Тогда же в кафе, прямо на салфетке, написал большими буквами: «Вел себя гнусно. Все осознал. Меня не ищите. Решил начать жизнь сначала. Все расскажи моим родителям и Елене Ивановне. Прощайте! Алюн». Свернул, надписал сверху печатными буквами — ЛИЗЕ. Засунул салфетку в Лизкину дверь, позвонил, сбежал по лестнице. Внизу услышал, как отворилась дверь Лизкиной квартиры.
Бродил по городу, слепо слонялся по музеям, в картинной галерее, скользя пустыми глазами вокруг, а в голове было такое, будто вертел перед глазами калейдоскоп и сам вертелся вместе с ним: вверх ногами — вниз головой — наоборот и снова вверх ногами — вниз головой — наоборот…
После двух кинофильмов с этим вот ощущением верчения оказался на вокзале, там и уснул в уголке дивана, там и нашли его милиционер, родители и Елена Ивановна. И он, разбуженный, дрожащий, молча шел за ними, ничего не слыша из того, что они все разом говорили ему, потому что он знал все эти слова наперед. Ему хотелось побыстрее в свой дом, в свою постель, чтоб все осталось позади и продолжалась прежняя привычная жизнь.
Утром даже в школу не разбудили, спал долго, потом уже и не спал, а выжидал, когда мама уйдет на работу, но мама не уходила. Значит, он действительно сделал что-то серьезное? Все внутри у него заскулило, свернулось клубком, как виноватая собачонка, пытающаяся втиснуться в щель, уйти от расплаты. Но он не позволил этой собачонке скулить и метаться, надо вставать, покорно все пережить, быстрее с этим покончить, чтоб снова стало легко и хорошо. Его душа не приспособлена для страданий.
Он поднялся, оделся, все делал тихонько, подчеркнуто виновато, покорность и виноватость так и откатывались от него волнами, но маму почему-то эти волны не задевали, она сидела тихо и грустно за столом. А на столе — чисто, никаких признаков завтрака, ничего не булькало, не шипело на плите. Значит, что-то в маме очень перевернулось, раз она не торопится его накормить (знает же, что вчера он весь день голодал и даже, сонный, не поужинал), а ведь в любых обстоятельствах, при любых конфликтах она старалась прежде всего накормить Алюна.

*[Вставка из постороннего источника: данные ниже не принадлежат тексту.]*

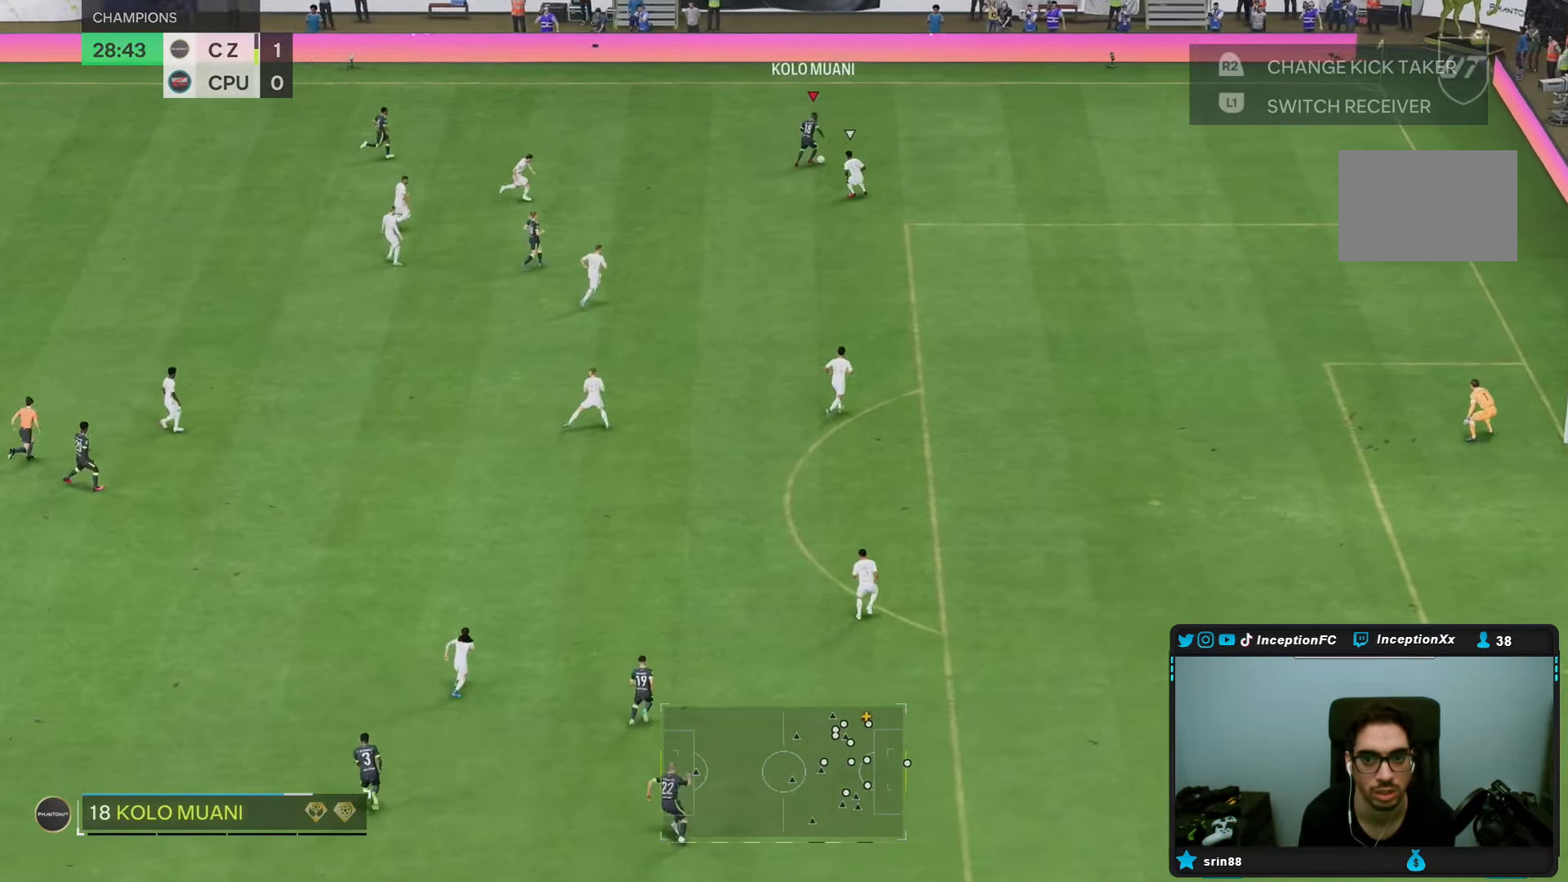
{"dt_ms": 500, "buttons": [], "left_stick": "right", "right_stick": "center", "events": [[67, "R2", "down"], [450, "R2", "up"]]}
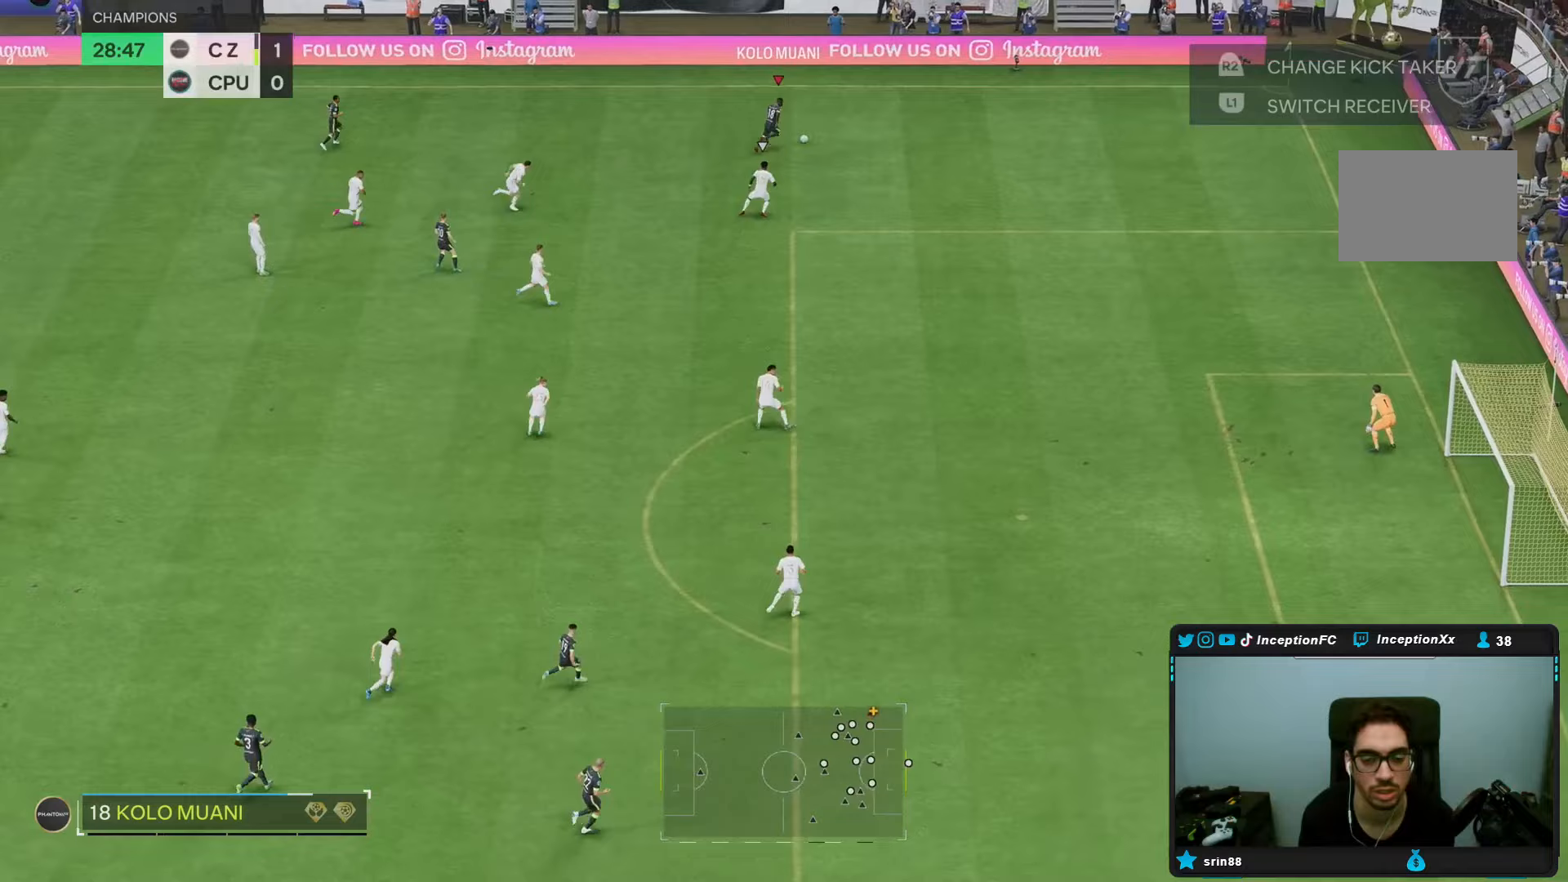
{"dt_ms": 500, "buttons": [], "left_stick": "center", "right_stick": "down-right", "events": [[33, "right_stick", "down-right"], [50, "left_stick", "center"]]}
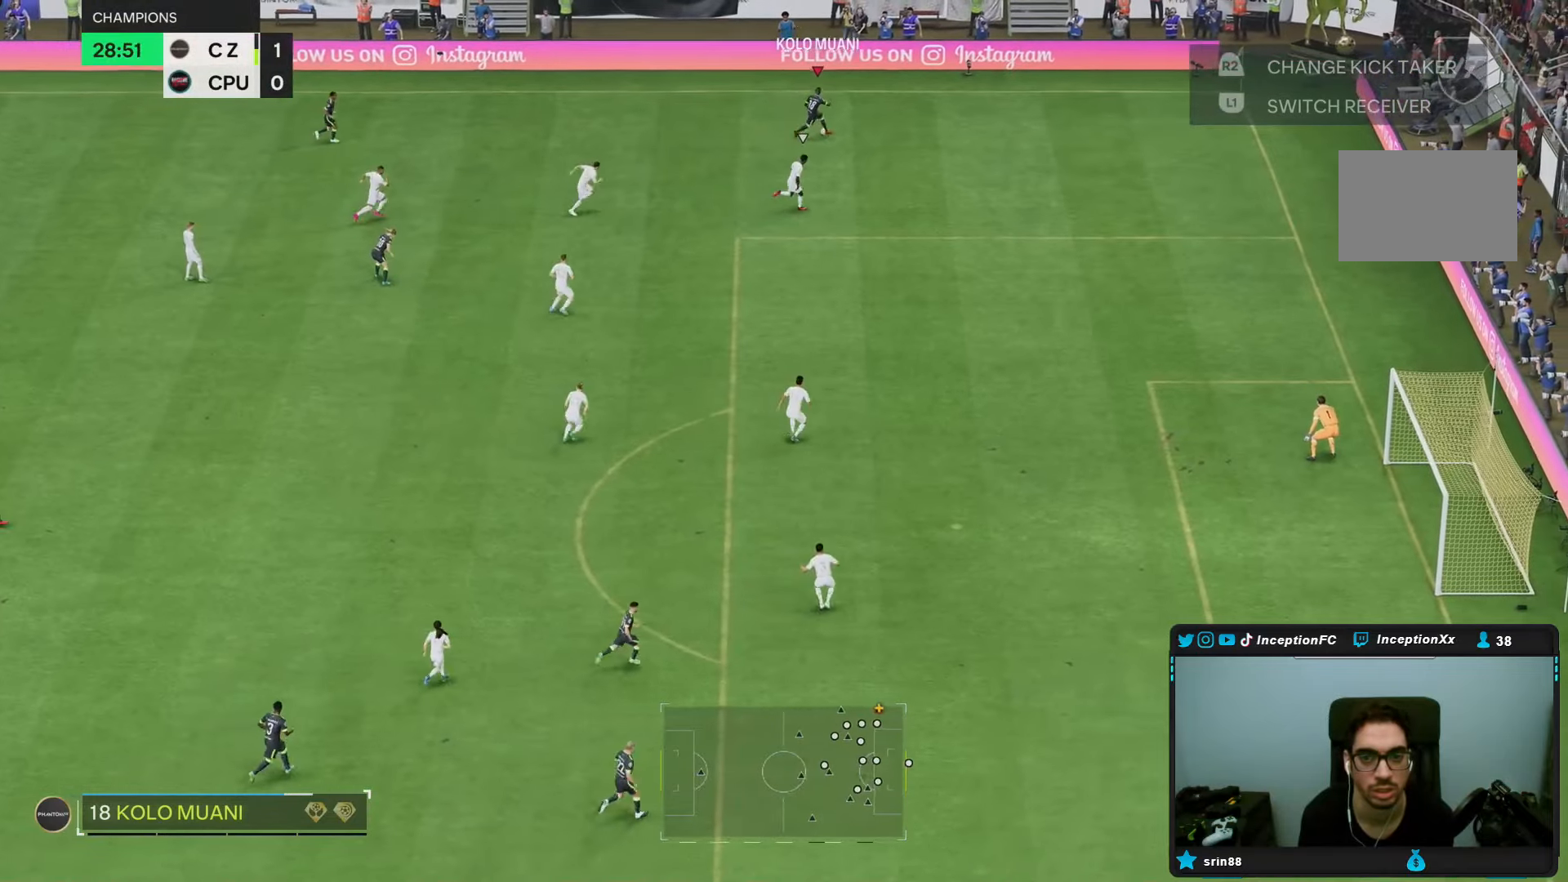
{"dt_ms": 1000, "buttons": [], "left_stick": "down-right", "right_stick": "center"}
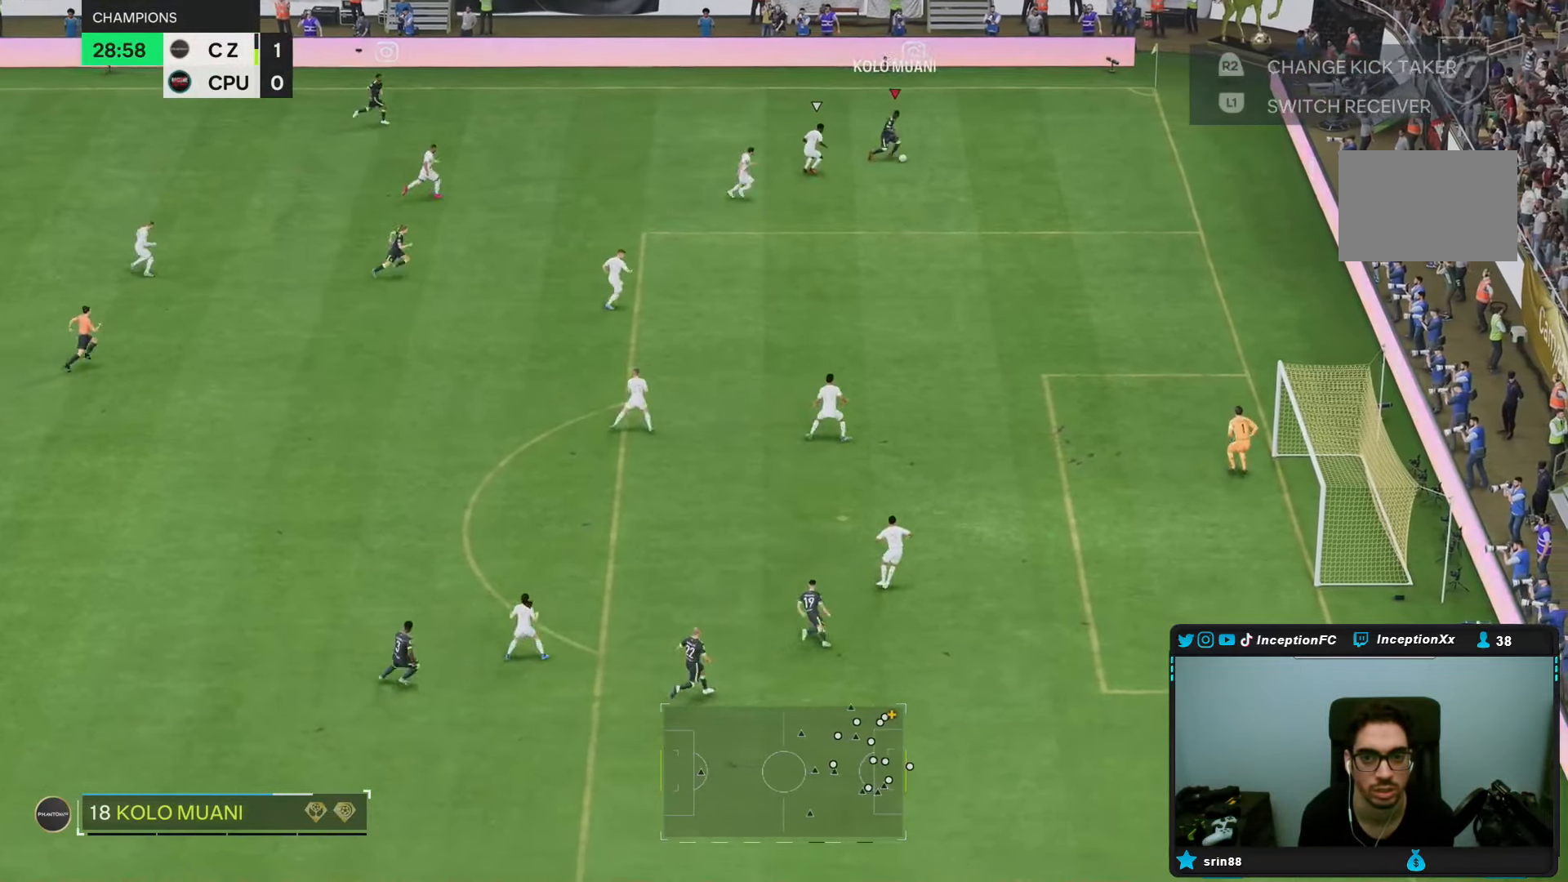
{"dt_ms": 500, "buttons": [], "left_stick": "down-right", "right_stick": "center", "events": []}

Вот тут-то Алюн затосковал по-настоящему, снова что-то заскреблось, заскулило под сердцем, заныло в животе. Он не хотел видеть маму такой жалкой, растерянной, беззащитной перед ним, пусть бы лучше она была привычно нападающей, возмущенной, поучающей… И все они вдруг пришли в его мысли — отец, Елена Ивановна, Лизка — совсем по-другому, чем прежде. Он действительно перед ними виноват, им всем сейчас плохо, как маме, никого не пожалел, выгораживая себя. Смутно выплыла слышанная ночью фраза: «Господи, я за этот день поседела…» Кто сказал ее — мама, Елена Ивановна? Он издали, из-за холодильника приглядывался к маминой голове: блестящие, гладко зачесанные назад волосы — и седая полоска от лба к затылку, через всю голову, но он не знал, была ли эта полоска раньше или возникла только сегодня. Он действительно ничего не знал и знать не хотел, кроме своих ощущений. И вот такая мама, и все плохо, плохо до невозможности! И тут мама сказала те горькие слова:
— Господи, станешь ли ты человеком!..
И Алюн готов был рвануться к ней, обхватить ее милую скорбную голову, найти какие-то особые слова, верные, обнадеживающие, которые бы не только маму успокоили, но, будучи сказанными, и его от себя не отпустили, заставили быть таким, как сказано, как обещано. Чтоб было совсем по-другому, чем сто раз до этого, когда обещания-слова исчезали бесследно, так и не став делом.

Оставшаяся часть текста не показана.